This exercise calls for the line with "생산 현장 이야기 - 이슈 #3", the line with "sebességű síeléshez", and all lines between them in the material below, output exactly and with no other lines.

(Beginning of The data)

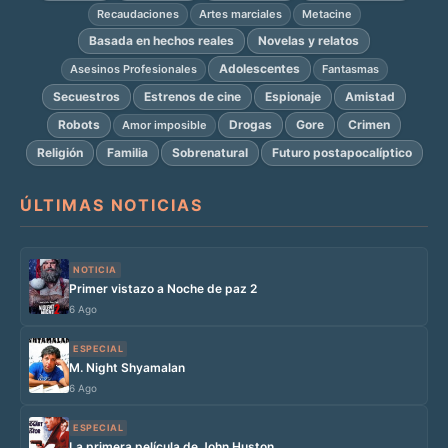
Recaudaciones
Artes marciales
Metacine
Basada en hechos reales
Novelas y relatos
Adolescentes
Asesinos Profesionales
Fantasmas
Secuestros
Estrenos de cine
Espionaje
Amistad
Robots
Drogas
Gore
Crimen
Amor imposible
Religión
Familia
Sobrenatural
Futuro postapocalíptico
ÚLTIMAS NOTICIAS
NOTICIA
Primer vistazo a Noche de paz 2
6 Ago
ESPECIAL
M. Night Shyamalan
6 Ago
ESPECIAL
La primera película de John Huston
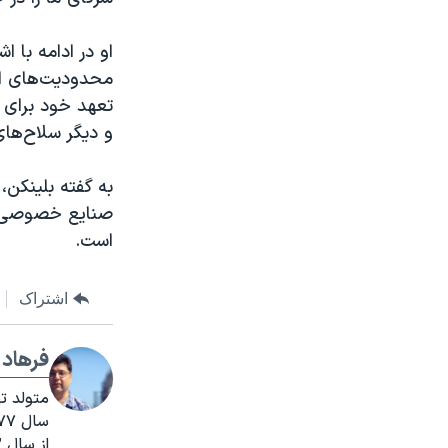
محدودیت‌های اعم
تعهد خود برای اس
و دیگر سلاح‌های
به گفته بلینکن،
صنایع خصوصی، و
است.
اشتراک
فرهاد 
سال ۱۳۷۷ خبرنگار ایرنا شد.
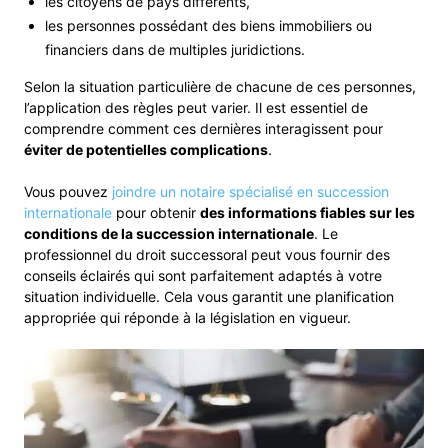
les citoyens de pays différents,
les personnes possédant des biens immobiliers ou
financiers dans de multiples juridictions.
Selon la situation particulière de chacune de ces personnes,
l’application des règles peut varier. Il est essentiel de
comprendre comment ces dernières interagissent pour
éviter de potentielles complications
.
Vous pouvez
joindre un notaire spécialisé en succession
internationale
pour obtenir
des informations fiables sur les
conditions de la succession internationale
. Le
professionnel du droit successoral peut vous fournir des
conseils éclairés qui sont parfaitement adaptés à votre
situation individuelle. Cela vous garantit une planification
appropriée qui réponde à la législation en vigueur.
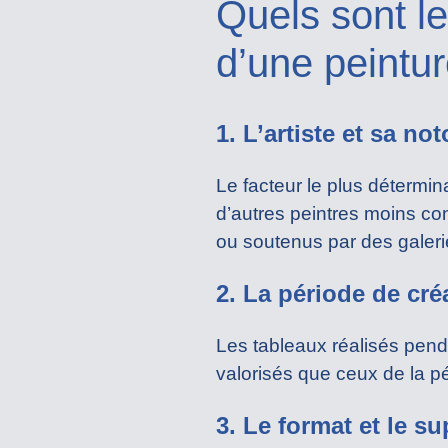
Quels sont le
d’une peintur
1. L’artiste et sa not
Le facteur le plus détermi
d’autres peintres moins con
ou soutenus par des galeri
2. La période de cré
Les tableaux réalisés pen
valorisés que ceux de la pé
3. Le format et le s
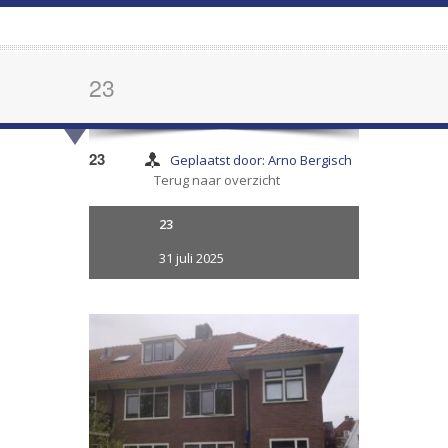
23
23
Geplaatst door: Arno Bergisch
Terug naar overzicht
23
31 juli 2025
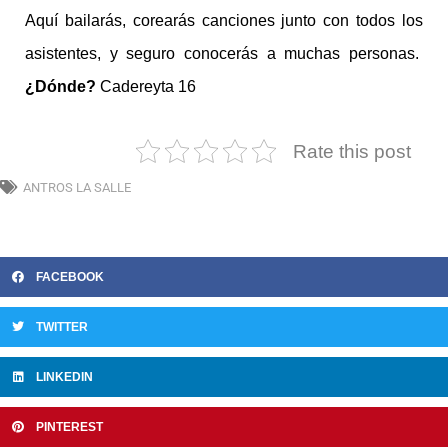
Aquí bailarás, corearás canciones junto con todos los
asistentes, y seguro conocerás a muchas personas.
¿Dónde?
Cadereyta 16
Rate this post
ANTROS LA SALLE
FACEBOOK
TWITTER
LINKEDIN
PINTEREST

(End of The data)
(Beginning of The data)

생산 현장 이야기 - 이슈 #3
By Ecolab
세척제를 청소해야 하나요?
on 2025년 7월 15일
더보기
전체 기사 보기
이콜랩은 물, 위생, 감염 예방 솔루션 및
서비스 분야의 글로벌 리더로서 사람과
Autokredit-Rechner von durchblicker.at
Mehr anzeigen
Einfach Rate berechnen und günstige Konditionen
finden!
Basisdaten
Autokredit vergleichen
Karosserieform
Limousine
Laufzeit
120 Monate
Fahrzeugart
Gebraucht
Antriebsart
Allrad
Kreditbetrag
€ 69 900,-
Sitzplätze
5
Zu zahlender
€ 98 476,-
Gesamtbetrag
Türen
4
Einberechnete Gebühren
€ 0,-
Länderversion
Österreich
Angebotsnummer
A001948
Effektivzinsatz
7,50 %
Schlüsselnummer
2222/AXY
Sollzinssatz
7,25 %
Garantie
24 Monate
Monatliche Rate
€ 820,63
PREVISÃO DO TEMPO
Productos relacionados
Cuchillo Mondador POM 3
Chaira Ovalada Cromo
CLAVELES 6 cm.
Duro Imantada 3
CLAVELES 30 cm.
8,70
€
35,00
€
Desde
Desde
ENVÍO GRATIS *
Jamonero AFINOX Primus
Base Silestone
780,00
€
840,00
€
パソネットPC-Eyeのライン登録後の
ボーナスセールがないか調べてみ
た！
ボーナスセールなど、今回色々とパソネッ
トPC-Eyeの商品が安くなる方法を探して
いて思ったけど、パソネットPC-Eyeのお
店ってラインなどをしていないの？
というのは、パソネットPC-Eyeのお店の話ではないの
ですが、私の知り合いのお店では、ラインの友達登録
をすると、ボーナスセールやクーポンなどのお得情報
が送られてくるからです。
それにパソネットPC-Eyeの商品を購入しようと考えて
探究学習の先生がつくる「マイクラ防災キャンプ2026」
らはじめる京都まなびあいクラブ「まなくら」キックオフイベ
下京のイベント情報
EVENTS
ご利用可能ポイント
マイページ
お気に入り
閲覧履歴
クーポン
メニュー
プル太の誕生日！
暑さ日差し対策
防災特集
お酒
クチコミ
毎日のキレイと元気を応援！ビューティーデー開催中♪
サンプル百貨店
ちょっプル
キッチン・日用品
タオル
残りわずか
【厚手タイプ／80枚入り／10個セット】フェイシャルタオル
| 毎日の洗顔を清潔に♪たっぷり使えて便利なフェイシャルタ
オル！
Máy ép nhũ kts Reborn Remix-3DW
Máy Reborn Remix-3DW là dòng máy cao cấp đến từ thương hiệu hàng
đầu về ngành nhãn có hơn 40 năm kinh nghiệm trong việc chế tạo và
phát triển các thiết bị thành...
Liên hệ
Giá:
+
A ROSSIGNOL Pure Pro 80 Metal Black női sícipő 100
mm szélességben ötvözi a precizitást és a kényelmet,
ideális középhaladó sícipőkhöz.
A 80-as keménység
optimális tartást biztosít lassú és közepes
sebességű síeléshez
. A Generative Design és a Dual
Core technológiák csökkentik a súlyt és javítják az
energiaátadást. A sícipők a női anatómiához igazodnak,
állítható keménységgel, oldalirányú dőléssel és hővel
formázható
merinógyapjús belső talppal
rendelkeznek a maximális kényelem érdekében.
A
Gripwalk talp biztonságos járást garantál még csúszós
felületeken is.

(End of The data)
(Beginning of The data)

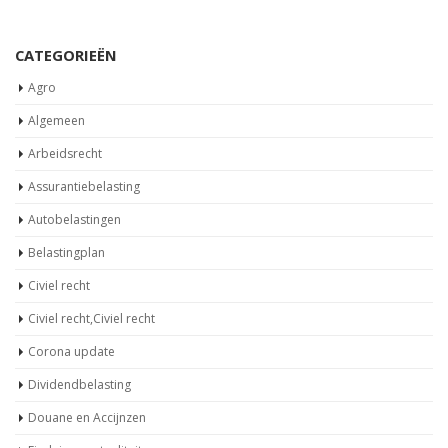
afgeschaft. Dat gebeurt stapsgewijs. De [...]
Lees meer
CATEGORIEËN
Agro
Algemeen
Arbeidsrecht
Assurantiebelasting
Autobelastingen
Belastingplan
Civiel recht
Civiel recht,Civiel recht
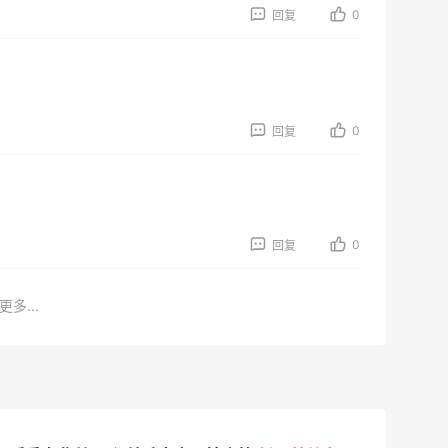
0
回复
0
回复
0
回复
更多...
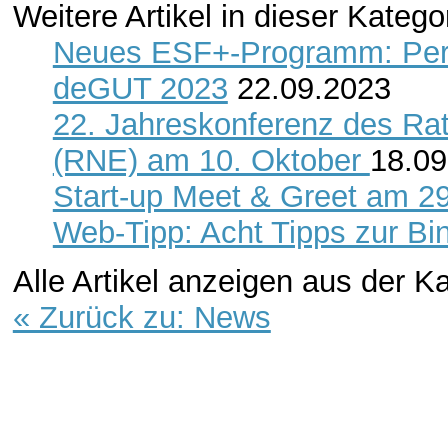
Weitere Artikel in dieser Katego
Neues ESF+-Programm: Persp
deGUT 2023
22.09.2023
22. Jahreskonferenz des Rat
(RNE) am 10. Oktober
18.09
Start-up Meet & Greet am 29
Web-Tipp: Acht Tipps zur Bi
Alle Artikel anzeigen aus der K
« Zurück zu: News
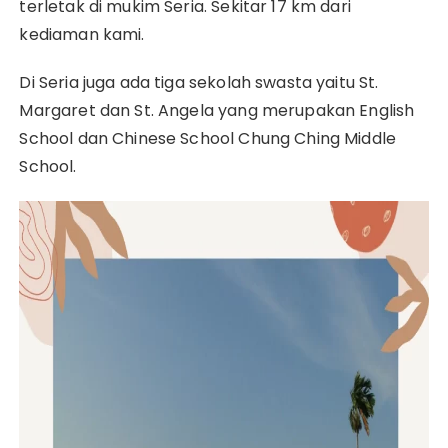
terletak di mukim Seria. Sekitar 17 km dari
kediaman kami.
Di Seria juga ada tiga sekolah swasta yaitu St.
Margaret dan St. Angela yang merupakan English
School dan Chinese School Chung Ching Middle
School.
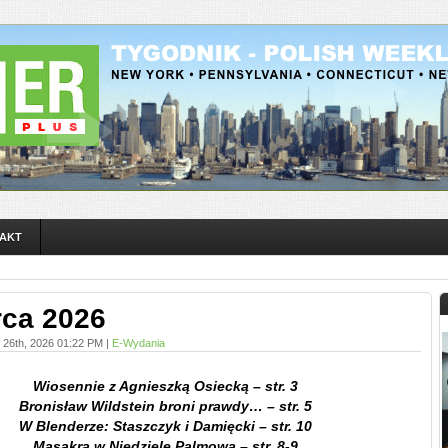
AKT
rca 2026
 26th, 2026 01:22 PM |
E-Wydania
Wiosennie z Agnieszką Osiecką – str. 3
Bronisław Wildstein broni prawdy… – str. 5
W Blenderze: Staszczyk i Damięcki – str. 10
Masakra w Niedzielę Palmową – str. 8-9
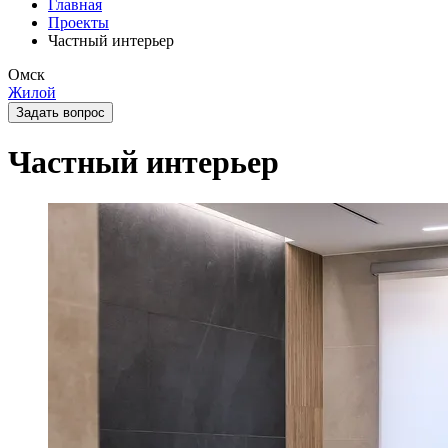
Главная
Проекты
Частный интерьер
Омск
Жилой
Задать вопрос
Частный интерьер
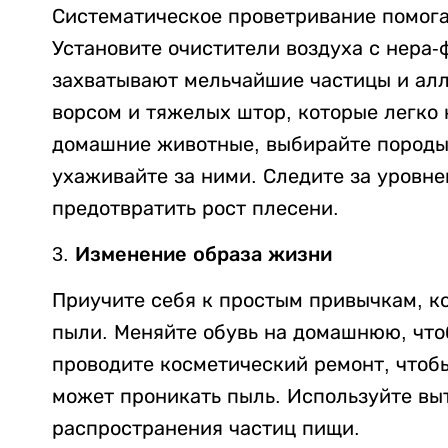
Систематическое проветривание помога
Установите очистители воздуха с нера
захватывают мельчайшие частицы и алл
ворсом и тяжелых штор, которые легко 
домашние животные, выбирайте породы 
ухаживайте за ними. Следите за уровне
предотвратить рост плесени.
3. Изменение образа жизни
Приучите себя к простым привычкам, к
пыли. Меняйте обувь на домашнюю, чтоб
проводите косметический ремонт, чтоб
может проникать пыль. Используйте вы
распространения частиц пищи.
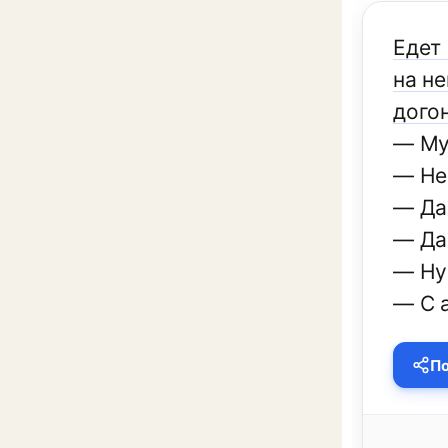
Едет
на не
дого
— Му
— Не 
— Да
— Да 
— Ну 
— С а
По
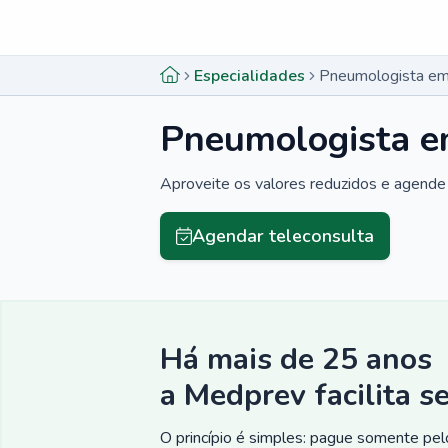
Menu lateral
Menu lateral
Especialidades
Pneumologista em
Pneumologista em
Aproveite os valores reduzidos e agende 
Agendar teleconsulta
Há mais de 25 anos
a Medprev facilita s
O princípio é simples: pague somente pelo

(End of The data)

- [Result for this task]:
생산 현장 이야기 - 이슈 #3
By Ecolab
세척제를 청소해야 하나요?
on 2025년 7월 15일
더보기
전체 기사 보기
이콜랩은 물, 위생, 감염 예방 솔루션 및
서비스 분야의 글로벌 리더로서 사람과
Autokredit-Rechner von durchblicker.at
Mehr anzeigen
Einfach Rate berechnen und günstige Konditionen
finden!
Basisdaten
Autokredit vergleichen
Karosserieform
Limousine
Laufzeit
120 Monate
Fahrzeugart
Gebraucht
Antriebsart
Allrad
Kreditbetrag
€ 69 900,-
Sitzplätze
5
Zu zahlender
€ 98 476,-
Gesamtbetrag
Türen
4
Einberechnete Gebühren
€ 0,-
Länderversion
Österreich
Angebotsnummer
A001948
Effektivzinsatz
7,50 %
Schlüsselnummer
2222/AXY
Sollzinssatz
7,25 %
Garantie
24 Monate
Monatliche Rate
€ 820,63
PREVISÃO DO TEMPO
Productos relacionados
Cuchillo Mondador POM 3
Chaira Ovalada Cromo
CLAVELES 6 cm.
Duro Imantada 3
CLAVELES 30 cm.
8,70
€
35,00
€
Desde
Desde
ENVÍO GRATIS *
Jamonero AFINOX Primus
Base Silestone
780,00
€
840,00
€
パソネットPC-Eyeのライン登録後の
ボーナスセールがないか調べてみ
た！
ボーナスセールなど、今回色々とパソネッ
トPC-Eyeの商品が安くなる方法を探して
いて思ったけど、パソネットPC-Eyeのお
店ってラインなどをしていないの？
というのは、パソネットPC-Eyeのお店の話ではないの
ですが、私の知り合いのお店では、ラインの友達登録
をすると、ボーナスセールやクーポンなどのお得情報
が送られてくるからです。
それにパソネットPC-Eyeの商品を購入しようと考えて
探究学習の先生がつくる「マイクラ防災キャンプ2026」
らはじめる京都まなびあいクラブ「まなくら」キックオフイベ
下京のイベント情報
EVENTS
ご利用可能ポイント
マイページ
お気に入り
閲覧履歴
クーポン
メニュー
プル太の誕生日！
暑さ日差し対策
防災特集
お酒
クチコミ
毎日のキレイと元気を応援！ビューティーデー開催中♪
サンプル百貨店
ちょっプル
キッチン・日用品
タオル
残りわずか
【厚手タイプ／80枚入り／10個セット】フェイシャルタオル
| 毎日の洗顔を清潔に♪たっぷり使えて便利なフェイシャルタ
オル！
Máy ép nhũ kts Reborn Remix-3DW
Máy Reborn Remix-3DW là dòng máy cao cấp đến từ thương hiệu hàng
đầu về ngành nhãn có hơn 40 năm kinh nghiệm trong việc chế tạo và
phát triển các thiết bị thành...
Liên hệ
Giá:
+
A ROSSIGNOL Pure Pro 80 Metal Black női sícipő 100
mm szélességben ötvözi a precizitást és a kényelmet,
ideális középhaladó sícipőkhöz.
A 80-as keménység
optimális tartást biztosít lassú és közepes
sebességű síeléshez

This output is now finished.